However as the site title says/said, this was based purely on counting the addresses per municipality and not on an actual comparison of the address data. This week I at last got around to improving it a bit and I believe it to be substantially more useful now.
Major changes:
determines and counts matching addresses based on street/place name and house number (the matching value).
supports , and ; separators in house numbers.
produces a geojson file with missing addresses per municipality.
produces statistics for some common potential errors for addresses that were matched with a GWR address:
a missing addr:postcode tag or a wrong addr:postcode value.
a missing addr:city tag or a wrong addr:city value.
GWR and OSM address that are more than 50 meters apart.
use of addr:street when addr:place should have been used.
addresses in OSM that don’t have an counterpart in the GWR data (many of these are typos).
produces a file with geojson data for the warnings above.
Caveats:
addresses without an addr:street or addr:place value currently cannot be matched to the GWR data and will be contained in this “missing” data together with addresses that are completely absent. In a future version we might use a geographic search for nearby addresses in a 2nd pass, however that is likely to be very slow.
addresses in multi-lingual municipalities, for example in Biel/Bienne, that only contain an addr:street or addr:place tag with a composite name and no language specific version, ie addr:street:fr, can not be matched with the GWR data which always contains the name just for one language. While we could attempt to parse composite addr:street values, it is arguably an error to not include the language specific variants in such situations in any case.
we currently ignore address interpolations.
addresses with just addr:housename cannot be matched with GWR data.
non-standard value separators in addr:housenumber will cause the addresses not to match.
duplicate street - house number tupels are currently dropped, besides the case of actual duplicates, we currently don’t consider the postcode value when trying to determine a match, this is something I intend to improve in the immediate future.
the format of the warnings geojson file is very preliminary and will likely change.
This is a 1st release of the functionality and likely to have multiple issues, if you see something odd please report it here.
Yes, true. Addresses on building:part is a bit novel though but should be easy to support. This is a bit of an issue as no geometries are currently generated for building:part so that will need a re-setup and re-import of the database.
Actually while I don’t import a polygon for something that just has a building:part tag, in this case they get imported because of the address tags, so all is good and the addresses will turn up after the next run.

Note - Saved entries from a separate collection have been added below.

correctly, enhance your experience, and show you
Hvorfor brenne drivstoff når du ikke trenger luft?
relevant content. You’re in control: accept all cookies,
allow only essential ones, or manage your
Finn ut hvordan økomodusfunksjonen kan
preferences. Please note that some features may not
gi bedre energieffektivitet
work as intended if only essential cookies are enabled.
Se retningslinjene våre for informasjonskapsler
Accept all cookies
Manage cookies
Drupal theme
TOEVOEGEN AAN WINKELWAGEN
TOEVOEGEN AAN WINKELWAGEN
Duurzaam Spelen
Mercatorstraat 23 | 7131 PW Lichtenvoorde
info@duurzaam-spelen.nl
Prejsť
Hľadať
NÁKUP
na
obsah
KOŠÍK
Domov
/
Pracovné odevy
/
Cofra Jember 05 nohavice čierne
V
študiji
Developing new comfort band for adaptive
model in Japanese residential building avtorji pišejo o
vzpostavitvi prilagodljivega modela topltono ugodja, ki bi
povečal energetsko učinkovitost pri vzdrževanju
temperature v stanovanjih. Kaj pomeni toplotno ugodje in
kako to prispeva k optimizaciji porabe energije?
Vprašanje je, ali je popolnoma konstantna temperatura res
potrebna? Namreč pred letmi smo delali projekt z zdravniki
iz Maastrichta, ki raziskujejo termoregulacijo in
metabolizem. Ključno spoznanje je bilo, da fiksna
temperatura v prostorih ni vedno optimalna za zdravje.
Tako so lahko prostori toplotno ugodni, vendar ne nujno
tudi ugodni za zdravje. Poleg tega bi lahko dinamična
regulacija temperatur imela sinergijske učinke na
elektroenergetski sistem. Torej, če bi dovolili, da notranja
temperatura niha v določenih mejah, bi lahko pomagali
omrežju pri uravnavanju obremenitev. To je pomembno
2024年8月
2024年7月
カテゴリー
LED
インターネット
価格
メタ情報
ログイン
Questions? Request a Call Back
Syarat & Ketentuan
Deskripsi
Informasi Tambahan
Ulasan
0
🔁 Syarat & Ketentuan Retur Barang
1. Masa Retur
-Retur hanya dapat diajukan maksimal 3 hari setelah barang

The two issues have been fixed now and further, I’ve removed all addresses/entrances that belong to demolished/planned buildings (including from the full data files).
The issue likely crept in when I changed everything to support the “new” way to retrieve the data from the BfS. In any case it removed 100’000 addresses on the GWR side, a very easy way to improve our coverage :-).
PS: due to the vandalism this morning the database is currently a bit behind, but I expect it will catch up by the morning.
There’s a general issue with false positive wrt municipality borders, currently I don’t buffer them because you will then simply get false positives in the other direction, so you should simply take any such errors with a grain of salt if the building is straddling a border.
As to 4aaa this is the original data in CSV format as retrieved from the BfS and it is likely simply a data entry issue, which is to be expected to happen now and then.
280137497 0 103544085 4aaa 10095121 Chemin de Clair Matin Ch. de Clair Matin Cla 9903 1 1009 0 Pully 2024-04-25
Thanks for the explanation. To clarify, I wasn’t expecting a fix, but I just wanted to highlight the excellent ratio with so few false-positive at the end!
Gleich der erste Eintrag “Aadorf” hat meine Aufmerksamkeit geweckt. Im Ortsteil Guntershausen ist addr:city=Guntershausen hinterlegt, GWR erfordert aber “Guntershausen b. Aadorf”.
Was macht man in einem solchen Fall?
Müsste allenfalls noch der place Node korrigiert werden? Dieser wurde 2010 umbenannt.
Eine ganz harte Regel kann es für solche Situationen nicht geben.
IMHO wenn der regional gebräuchliche Namen vom offiziellen abweicht: offizieller Name in official_name auf dem place Objekt (ohne Abkürzungen), und der gebräuchliche Name in name. Gegebenenfalls auch noch loc_name verwenden.
ABER: addr:city ist der Name der postalischen Ortschaft (sprich das was dem PLZ6 entspricht) und das muss es nicht unbedingt als place in OSM geben. So oder so würde ich vorschlagen abzuklären was auf einem ev. vorhandenen Ortsschild steht bevor wir uns da zu viele Gedanken dazu machen.
I just had a minute or two before I’m away and added a Canton column. Just as the other columns you can sort by it, so you can, for example, sort descending by the Missing column and then by Canton to find the municipality in a canton with the most missing addresses.